Shaun vs. The Last Horror Film (1982)


Directed by David Winters

Starring Joe Spinell and Caroline Munro

Taxi driver Vinny Durand (Spinell) is so obsessed with horror actress Jana Bates (Munro) that he follows her to the Cannes Film Festival to convince her to star in his first movie.  Turned away at every opportunity, he loses his slight grip on reality and hacks his way through any agents, producers and judges that get in his way.


The Last Horror Film makes a big push early on to correlate the type of obsession that Durand is experiencing by playing/re-creating news reports explaining John Hinckley, Jr’s obsession with Jodie Foster after he watched Taxi Driver several times and stalked her before deciding to try to assassinate then president Ronald Reagan.  Those events happened just a year before the film was made so it was pretty fresh in everyone’s minds at the time.  Maybe it isn’t now, but it certainly establishes just how crazy our Vinny Durand might be.

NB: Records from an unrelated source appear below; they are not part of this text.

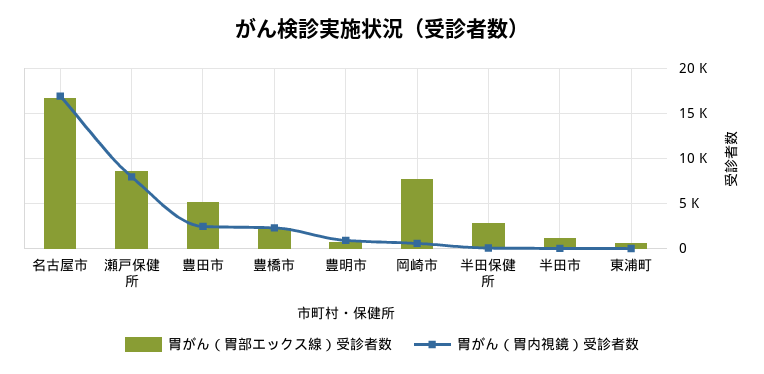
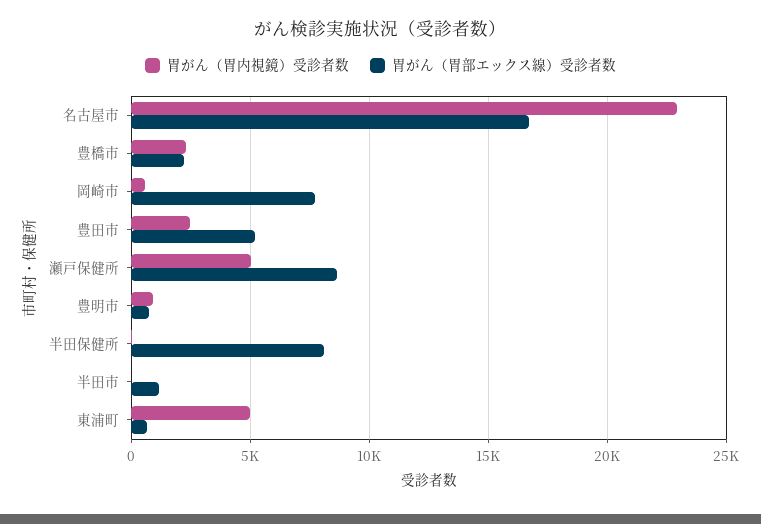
  {
    "胃がん（胃部エックス線）受診者数": {
      "名古屋市": 16500,
      "瀬戸保健所": 8500,
      "豊田市": 5000,
      "豊橋市": 2000,
      "豊明市": 1000,
      "岡崎市": 7500,
-     "半田保健所": 3000,
+     "半田保健所": 8000,
      "半田市": 1000,
      "東浦町": 500
    },
    "胃がん（胃内視鏡）受診者数": {
-     "名古屋市": 17000,
+     "名古屋市": 23000,
-     "瀬戸保健所": 8000,
+     "瀬戸保健所": 5000,
      "豊田市": 2500,
      "豊橋市": 2500,
      "豊明市": 1000,
      "岡崎市": 500,
      "半田保健所": 0,
      "半田市": 0,
-     "東浦町": 0
+     "東浦町": 5000
    }
  }

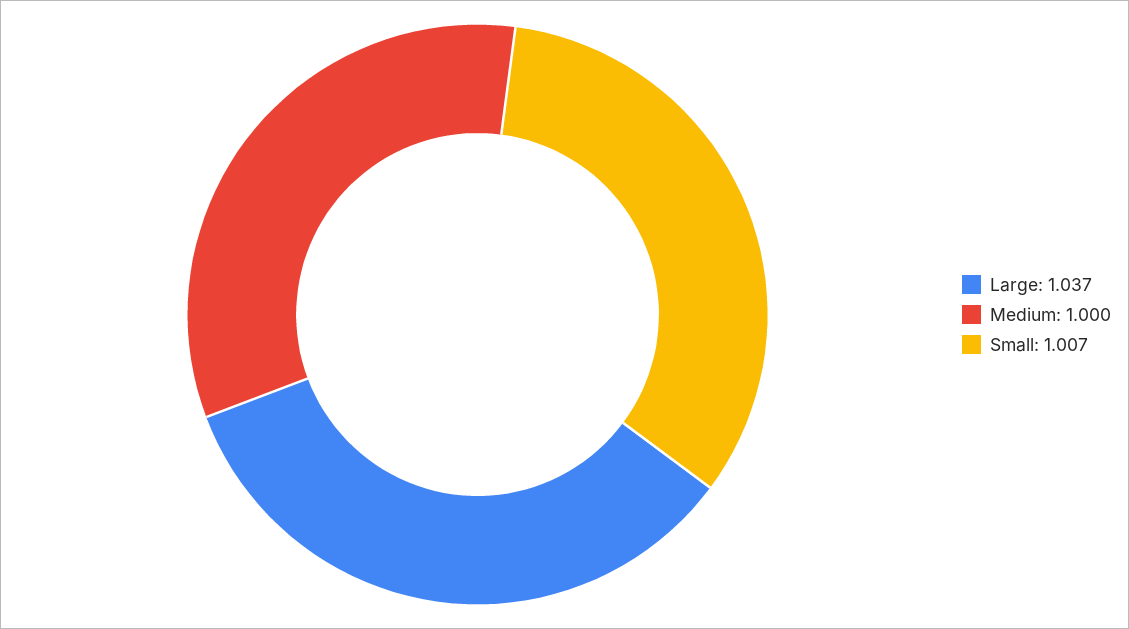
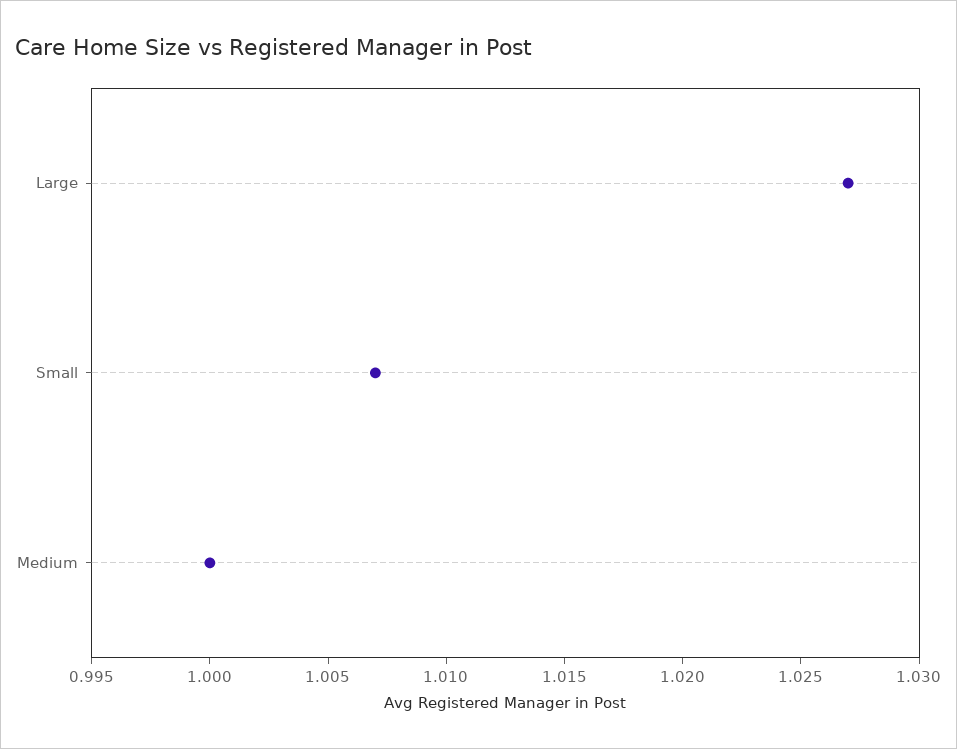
  {
-   "Large": 1.037,
+   "Large": 1.027,
    "Medium": 1,
    "Small": 1.007
  }

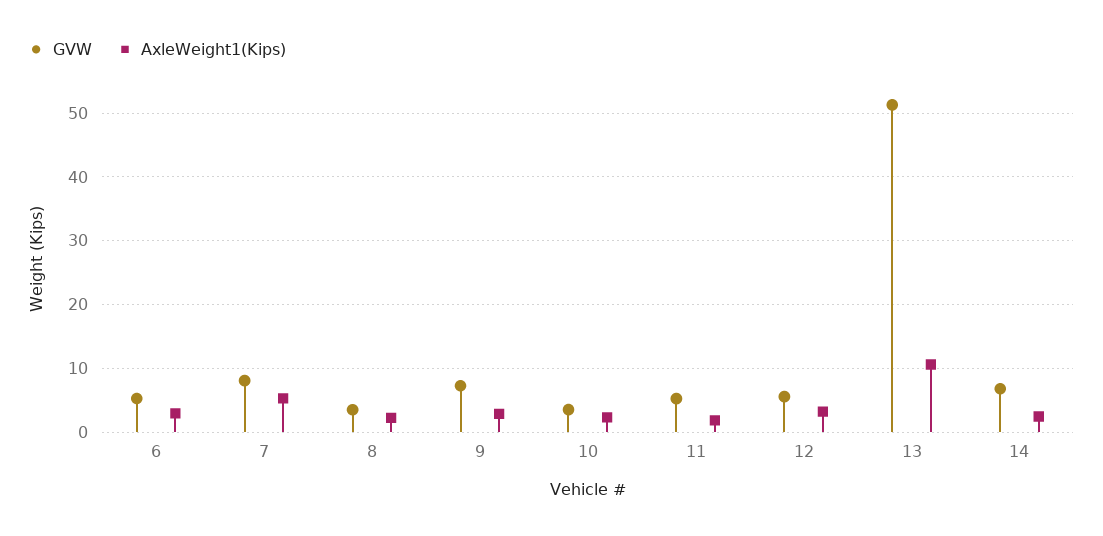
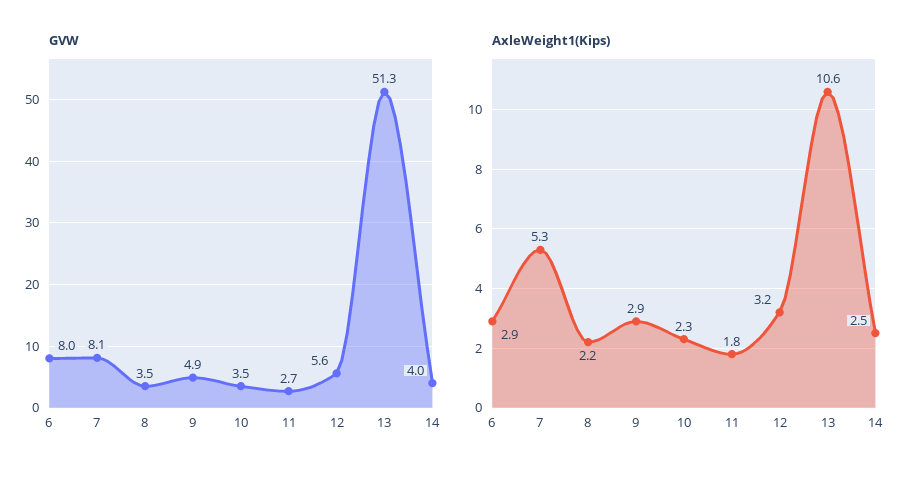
  {
    "GVW": {
-     "6": 5,
+     "6": 8,
      "7": 8.1,
      "8": 3.5,
-     "9": 7,
+     "9": 4.9,
      "10": 3.5,
-     "11": 5,
+     "11": 2.7,
      "12": 5.6,
      "13": 51.3,
-     "14": 7
+     "14": 4
    },
    "AxleWeight1(Kips)": {
      "6": 2.9,
      "7": 5.3,
      "8": 2.2,
      "9": 2.9,
      "10": 2.3,
      "11": 1.8,
      "12": 3.2,
      "13": 10.6,
      "14": 2.5
    }
  }

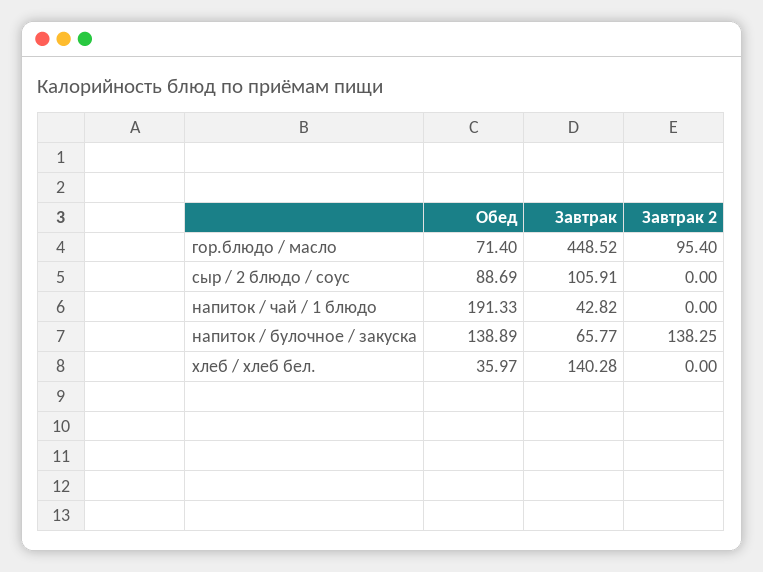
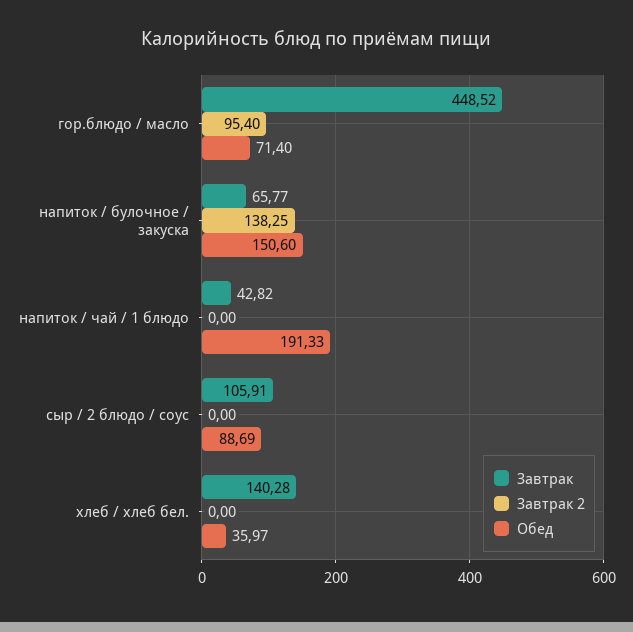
  {
    "Обед": {
      "гор.блюдо / масло": 71.4,
      "сыр / 2 блюдо / соус": 88.69,
      "напиток / чай / 1 блюдо": 191.33,
-     "напиток / булочное / закуска": 138.89,
+     "напиток / булочное / закуска": 150.6,
      "хлеб / хлеб бел.": 35.97
    },
    "Завтрак": {
      "гор.блюдо / масло": 448.52,
      "сыр / 2 блюдо / соус": 105.91,
      "напиток / чай / 1 блюдо": 42.82,
      "напиток / булочное / закуска": 65.77,
      "хлеб / хлеб бел.": 140.28
    },
    "Завтрак 2": {
      "гор.блюдо / масло": 95.4,
      "сыр / 2 блюдо / соус": 0,
      "напиток / чай / 1 блюдо": 0,
      "напиток / булочное / закуска": 138.25,
      "хлеб / хлеб бел.": 0
    }
  }

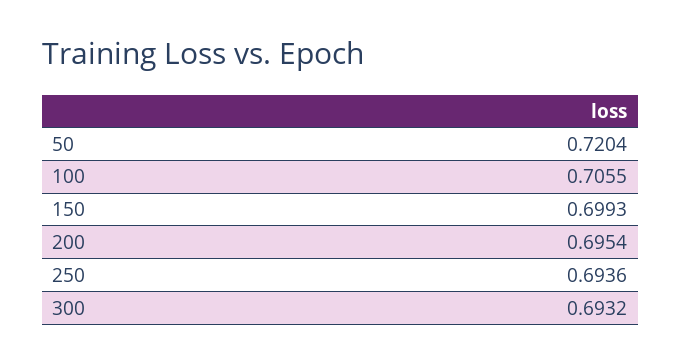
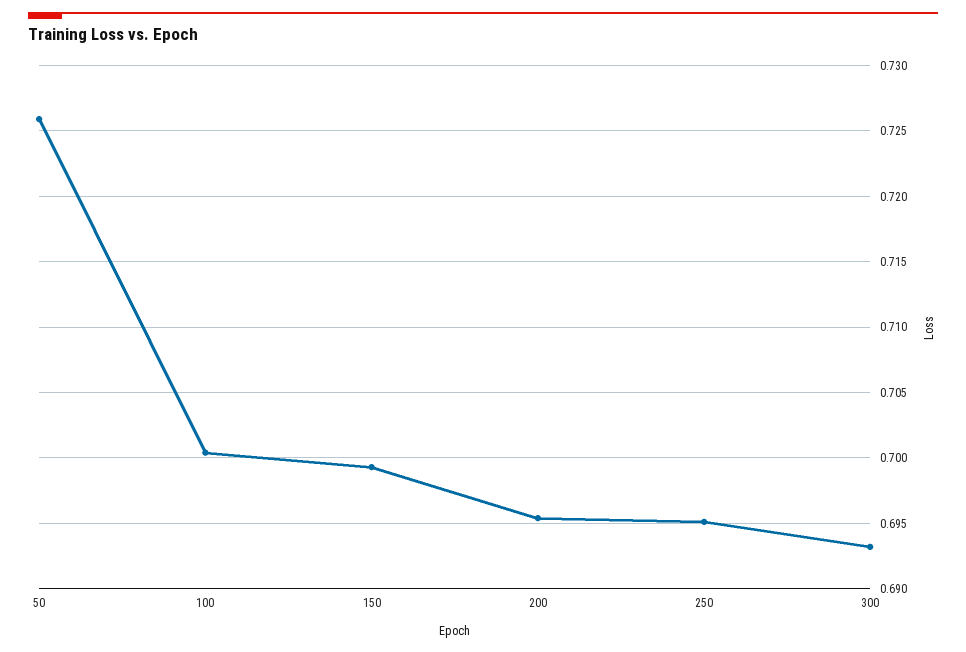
  {
-   "50": 0.7204,
+   "50": 0.726,
-   "100": 0.7055,
+   "100": 0.7005,
    "150": 0.6993,
    "200": 0.6954,
-   "250": 0.6936,
+   "250": 0.695,
    "300": 0.6932
  }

Negotiating: Hollywood-style.

The film is reminiscent of the gory slashers of its time and if you’ve seen Spinell and Munro’s earlier film, Maniac, then you may have a good idea what you’re getting into.  While Maniac was played as a simple, yet disturbing, slasher, this movie branches out and tries to be bigger than life with its setting at the actual Cannes Film Festival.  It’s certainly a unique setting for a low budget film, but for the story its trying to tell it works very well. 

I like the set up for the story but it’s far from perfect.  Some characters’ actions don’t seem logical at times.  For example, Jana sees her husband’s decapitated head and takes off to find help and everyone assumes he’s playing a prank on her and just moves on thinking his disappearance is a marketing ploy of some sort.  Maybe that’s how big wig producers and executives think?



After playing several small roles, Joe Spinell wanted to headline a movie and worked hard on making Maniac his own, however, that film was pretty light on actors. This movie has quite a few actors and still Spinell is the highlight of the movie with his zany, psychopathic antics.  When he’s not out painting the town red, he’ll be talking to himself about how great a director he’ll be or he’s making out with pictures of Bates.  In fact I don’t know which is more disturbing; the violence on screen or Durand making out with himself.

Fans of the slasher genre will love what’s on display here.  In addition to Durand doing his dirty deeds, we get to see a little behind the scenes action in Cannes which includes mock films on display for audiences and festival judges.  Normally there’s a kill scene on the screen whenever the camera takes the time to focus on that aspect of the scene before moving on.  There’s plenty of kill scenes throughout which include electrocution, decapitations, axe attacks and even a chainsaw.  Each scene tries to outdo the last.

Overall it’s a surprisingly well put together slasher film that certainly puts a hell of a lot more effort to put on a show than some other films of its genre.  Definitely worth checking out.


Caroline Munro, also worth checking out.


Story: 8 – Silly at times, disturbing as well, I enjoyed the extra effort put into this film.

Blood: 8 – If you like your horror movies gooey, there’s lots of gore on display.

Nudity: 8 – Maybe it’s because it was filmed in France, but there are topless women everywhere. 

Overall: 8 – It really has everything a slasher fan could ever want.


-The movie really was filmed at the Cannes Film Festival, but done so without permits.  It was filmed guerilla-style and quickly so they didn’t get caught.

-The actress playing Durand’s mother is really Spinell’s mother and filmed in in the apartment he was living in at the time.

-Joe Spinell died in 1989 due to an accidental cut he received and bled to death in his sleep due to being a hemophiliac.